The problem:
The pictures do not belong in the copy. Restate all of the records word for word.

Task input:

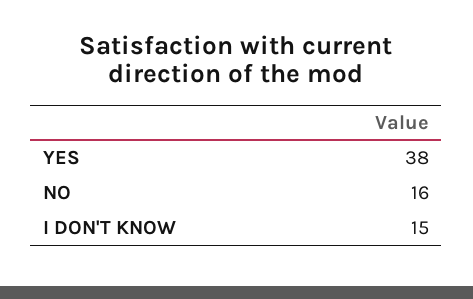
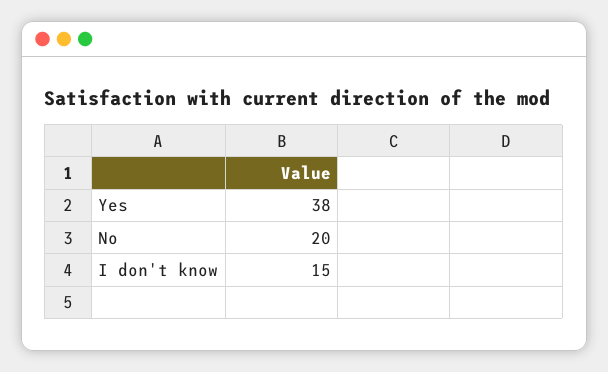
  {
    "YES": 38,
-   "NO": 16,
+   "NO": 20,
    "I DON'T KNOW": 15
  }

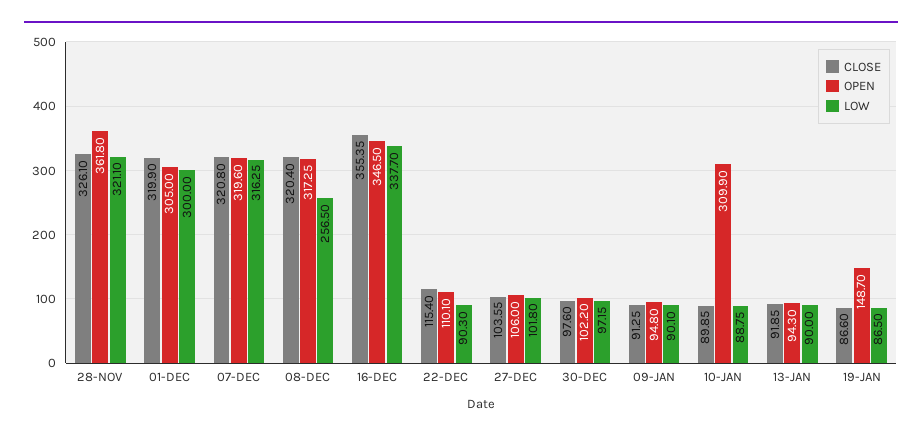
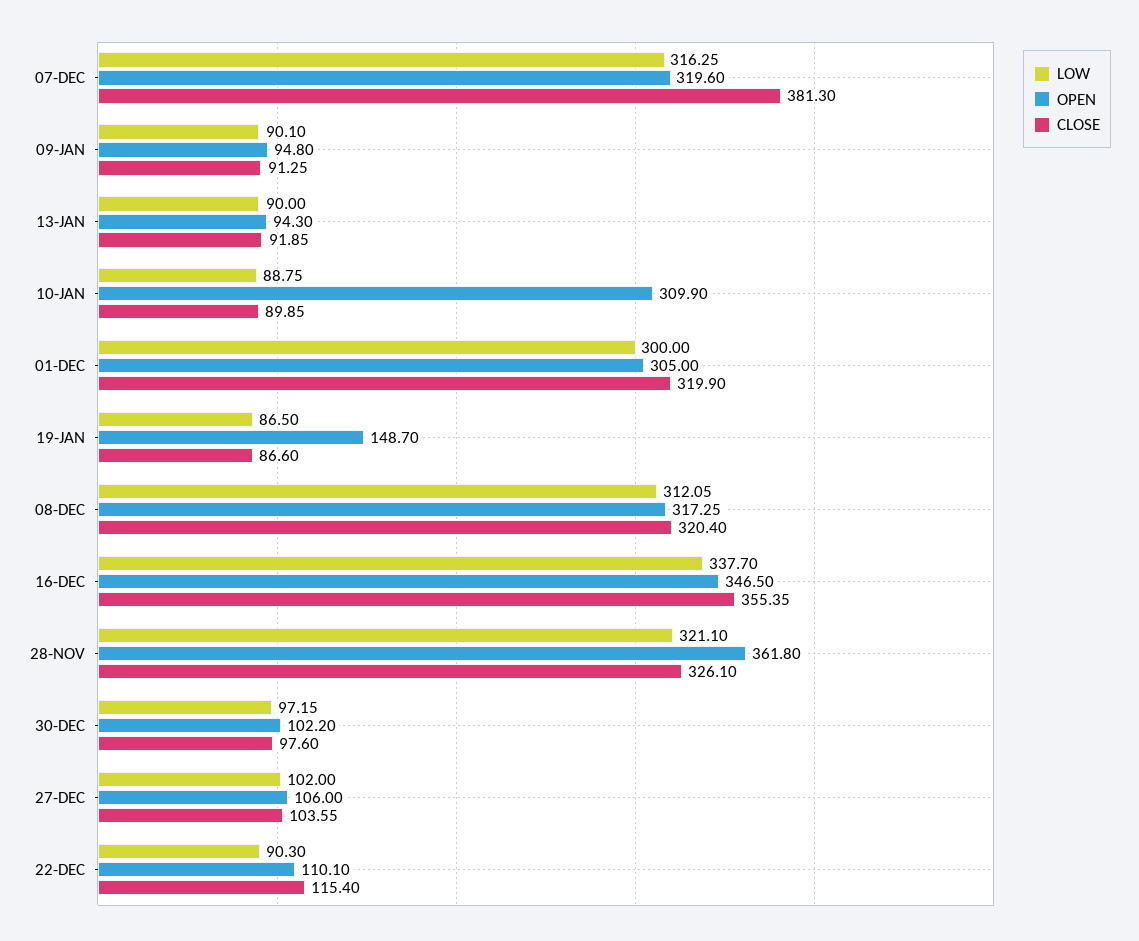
  {
    "CLOSE": {
      "28-NOV": 326.1,
      "01-DEC": 319.9,
-     "07-DEC": 320.8,
+     "07-DEC": 381.3,
      "08-DEC": 320.4,
      "16-DEC": 355.35,
      "22-DEC": 115.4,
      "27-DEC": 103.55,
      "30-DEC": 97.6,
      "09-JAN": 91.25,
      "10-JAN": 89.85,
      "13-JAN": 91.85,
      "19-JAN": 86.6
    },
    "OPEN": {
      "28-NOV": 361.8,
      "01-DEC": 305,
      "07-DEC": 319.6,
      "08-DEC": 317.25,
      "16-DEC": 346.5,
      "22-DEC": 110.1,
      "27-DEC": 106,
      "30-DEC": 102.2,
      "09-JAN": 94.8,
      "10-JAN": 309.9,
      "13-JAN": 94.3,
      "19-JAN": 148.7
    },
    "LOW": {
      "28-NOV": 321.1,
      "01-DEC": 300,
      "07-DEC": 316.25,
-     "08-DEC": 256.5,
+     "08-DEC": 312.05,
      "16-DEC": 337.7,
      "22-DEC": 90.3,
-     "27-DEC": 101.8,
+     "27-DEC": 102,
      "30-DEC": 97.15,
      "09-JAN": 90.1,
      "10-JAN": 88.75,
      "13-JAN": 90,
      "19-JAN": 86.5
    }
  }

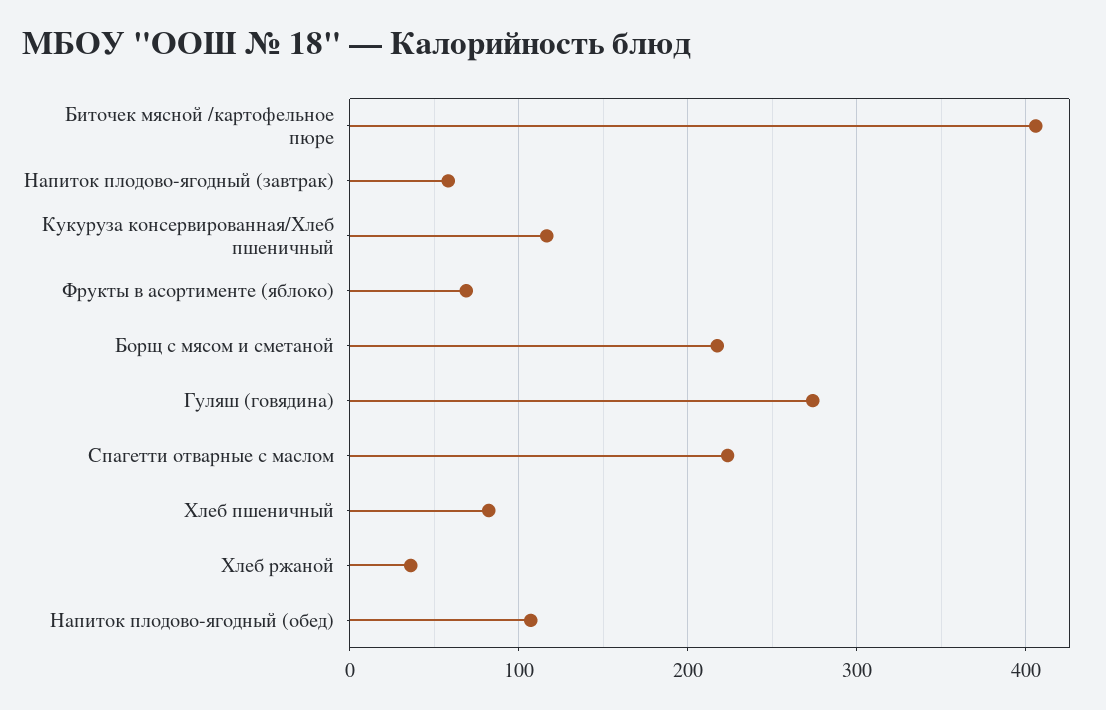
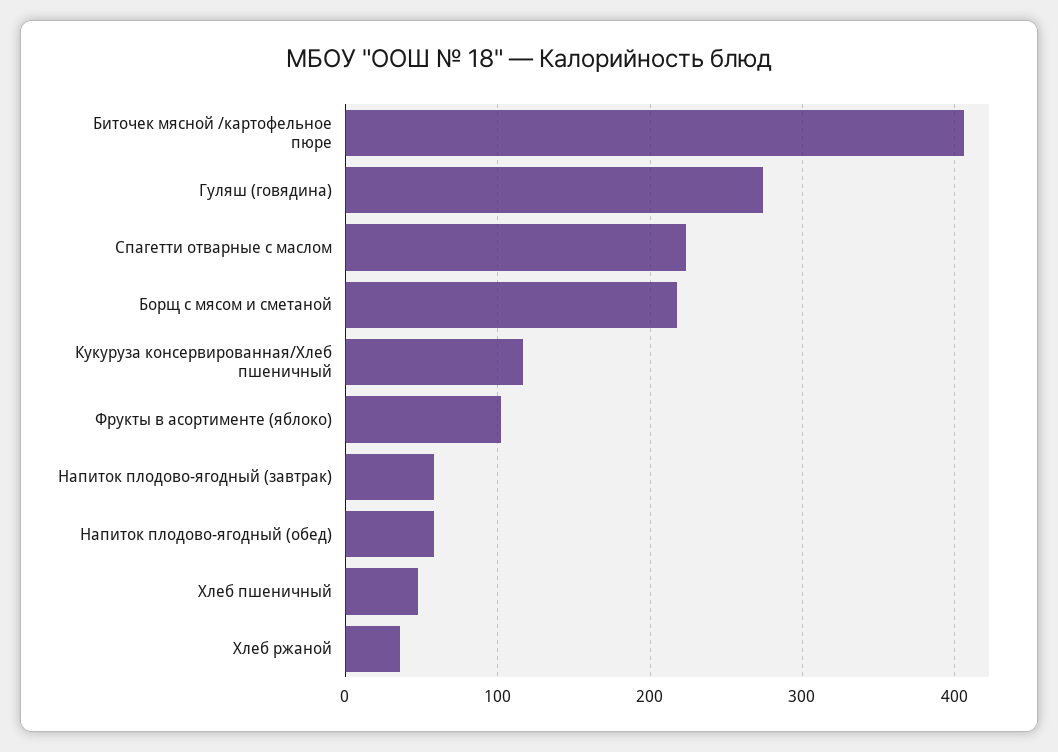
  {
    "Биточек мясной /картофельное пюре": 410,
    "Напиток плодово-ягодный (завтрак)": 60,
    "Кукуруза консервированная/Хлеб пшеничный": 120,
-   "Фрукты в асортименте (яблоко)": 70,
+   "Фрукты в асортименте (яблоко)": 100,
    "Борщ с мясом и сметаной": 220,
    "Гуляш (говядина)": 270,
    "Спагетти отварные с маслом": 220,
-   "Хлеб пшеничный": 80,
+   "Хлеб пшеничный": 50,
    "Хлеб ржаной": 40,
-   "Напиток плодово-ягодный (обед)": 110
+   "Напиток плодово-ягодный (обед)": 60
  }

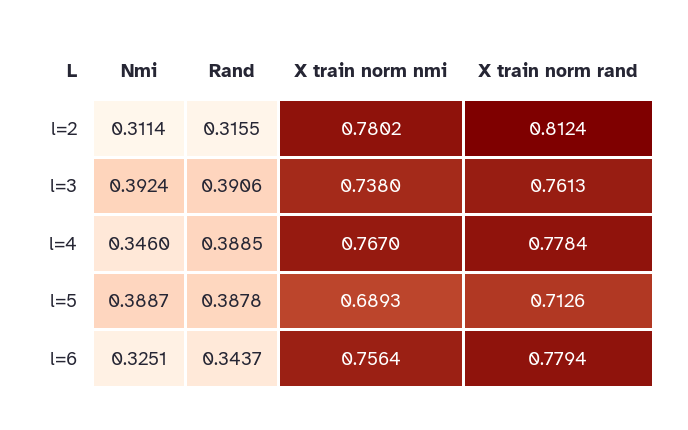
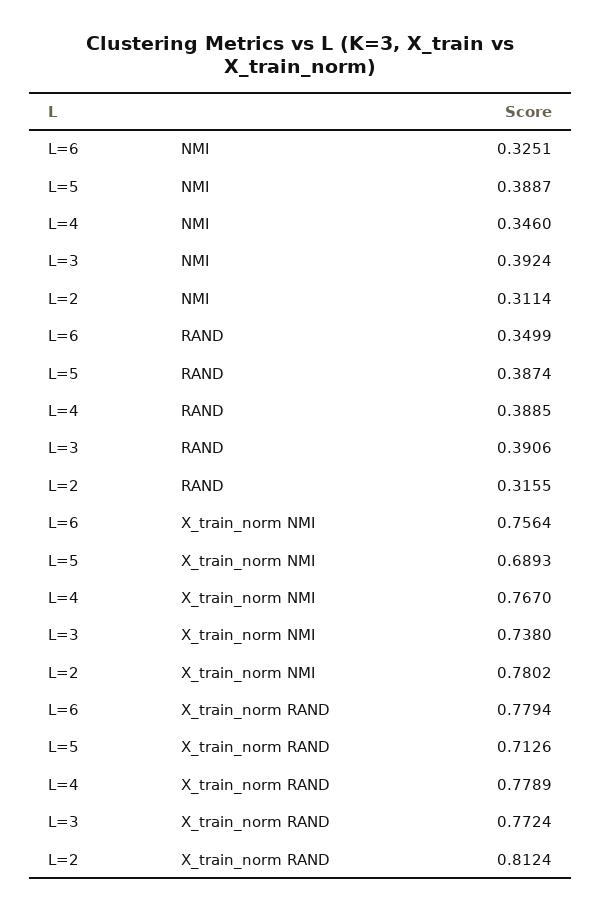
  {
    "Nmi": {
      "l=2": 0.3114,
      "l=3": 0.3924,
      "l=4": 0.346,
      "l=5": 0.3887,
      "l=6": 0.3251
    },
    "Rand": {
      "l=2": 0.3155,
      "l=3": 0.3906,
      "l=4": 0.3885,
-     "l=5": 0.3878,
+     "l=5": 0.3874,
-     "l=6": 0.3437
+     "l=6": 0.3499
    },
    "X train norm nmi": {
      "l=2": 0.7802,
      "l=3": 0.738,
      "l=4": 0.767,
      "l=5": 0.6893,
      "l=6": 0.7564
    },
    "X train norm rand": {
      "l=2": 0.8124,
-     "l=3": 0.7613,
+     "l=3": 0.7724,
-     "l=4": 0.7784,
+     "l=4": 0.7789,
      "l=5": 0.7126,
      "l=6": 0.7794
    }
  }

Solution to the exercise:
  {
    "YES": 38,
-   "NO": 16,
+   "NO": 20,
    "I DON'T KNOW": 15
  }

  {
    "CLOSE": {
      "28-NOV": 326.1,
      "01-DEC": 319.9,
-     "07-DEC": 320.8,
+     "07-DEC": 381.3,
      "08-DEC": 320.4,
      "16-DEC": 355.35,
      "22-DEC": 115.4,
      "27-DEC": 103.55,
      "30-DEC": 97.6,
      "09-JAN": 91.25,
      "10-JAN": 89.85,
      "13-JAN": 91.85,
      "19-JAN": 86.6
    },
    "OPEN": {
      "28-NOV": 361.8,
      "01-DEC": 305,
      "07-DEC": 319.6,
      "08-DEC": 317.25,
      "16-DEC": 346.5,
      "22-DEC": 110.1,
      "27-DEC": 106,
      "30-DEC": 102.2,
      "09-JAN": 94.8,
      "10-JAN": 309.9,
      "13-JAN": 94.3,
      "19-JAN": 148.7
    },
    "LOW": {
      "28-NOV": 321.1,
      "01-DEC": 300,
      "07-DEC": 316.25,
-     "08-DEC": 256.5,
+     "08-DEC": 312.05,
      "16-DEC": 337.7,
      "22-DEC": 90.3,
-     "27-DEC": 101.8,
+     "27-DEC": 102,
      "30-DEC": 97.15,
      "09-JAN": 90.1,
      "10-JAN": 88.75,
      "13-JAN": 90,
      "19-JAN": 86.5
    }
  }

  {
    "Биточек мясной /картофельное пюре": 410,
    "Напиток плодово-ягодный (завтрак)": 60,
    "Кукуруза консервированная/Хлеб пшеничный": 120,
-   "Фрукты в асортименте (яблоко)": 70,
+   "Фрукты в асортименте (яблоко)": 100,
    "Борщ с мясом и сметаной": 220,
    "Гуляш (говядина)": 270,
    "Спагетти отварные с маслом": 220,
-   "Хлеб пшеничный": 80,
+   "Хлеб пшеничный": 50,
    "Хлеб ржаной": 40,
-   "Напиток плодово-ягодный (обед)": 110
+   "Напиток плодово-ягодный (обед)": 60
  }

  {
    "Nmi": {
      "l=2": 0.3114,
      "l=3": 0.3924,
      "l=4": 0.346,
      "l=5": 0.3887,
      "l=6": 0.3251
    },
    "Rand": {
      "l=2": 0.3155,
      "l=3": 0.3906,
      "l=4": 0.3885,
-     "l=5": 0.3878,
+     "l=5": 0.3874,
-     "l=6": 0.3437
+     "l=6": 0.3499
    },
    "X train norm nmi": {
      "l=2": 0.7802,
      "l=3": 0.738,
      "l=4": 0.767,
      "l=5": 0.6893,
      "l=6": 0.7564
    },
    "X train norm rand": {
      "l=2": 0.8124,
-     "l=3": 0.7613,
+     "l=3": 0.7724,
-     "l=4": 0.7784,
+     "l=4": 0.7789,
      "l=5": 0.7126,
      "l=6": 0.7794
    }
  }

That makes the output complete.